LendersBenchmark Analyzer
Source: LendersBenchmark Analyzer HE Portfolio

In addition, the impending Basel III requirements for capital-expense charges will make unused HELOC lines more expensive for lenders to hold, which could compel some to cut back excess line sizes and focus more on balance growth. This may seem like a departure from traditional HE lending, but newer market entrants such as fintechs and independent mortgage brokers are pursuing it. They’ve quickly made significant inroads by offering products that require fully funded HELOCs at closing while at the same time charging for the origination.

The vast majority of traditional lenders, on the other hand, do not pass origination costs on to the borrower, according to a recent survey of Curinos’ consortium of home equity lenders. But this fee-free approach inherently attracts borrowers who plan to use HELOCs as rainy-day accounts rather than as vehicles for purposeful, balance-driven debt. It may be time for some lenders to “do more with less” by saying goodbye to large unused lines and driving profitability through balance-focused products.

Credit card debt increased $50 billion in the fourth quarter, with total outstanding balances ballooning to $1.13 trillion, according to recent consumer data published by the New York Fed. At the same time, household savings rates dipped to their lowest levels in more than two decades. So even though borrowers don’t appear to be averse to debt, they’re more sensitive to the costs they bear and the balances they keep. That makes it more important than ever for lenders to offer them a suite of products with features that educate them about the right vehicle for them to fund large purchases and refinance existing debt.

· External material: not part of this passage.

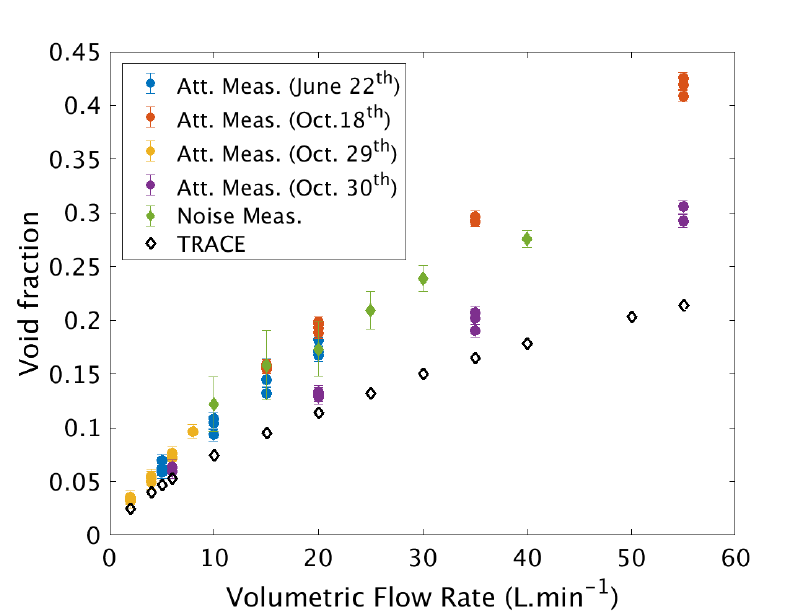
Figure 4: Comparison of void fraction produced through simulation (TRACE) and measurements in the VOID channel through gamma attenuation (Att. Meas.) and neutron noise (Noise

As these challenging times persist, getting back to basics is perhaps more important than ever: understanding borrower behaviors and delivering products that identify with their needs, while aligning with the institution’s financial hurdles. This could include doing more with less. Lenders may want to consider driving profitability through a more simplified mortgage suite and by aligning HELOC product features that cater more to a borrower’s need for debt consolidation and payment relief.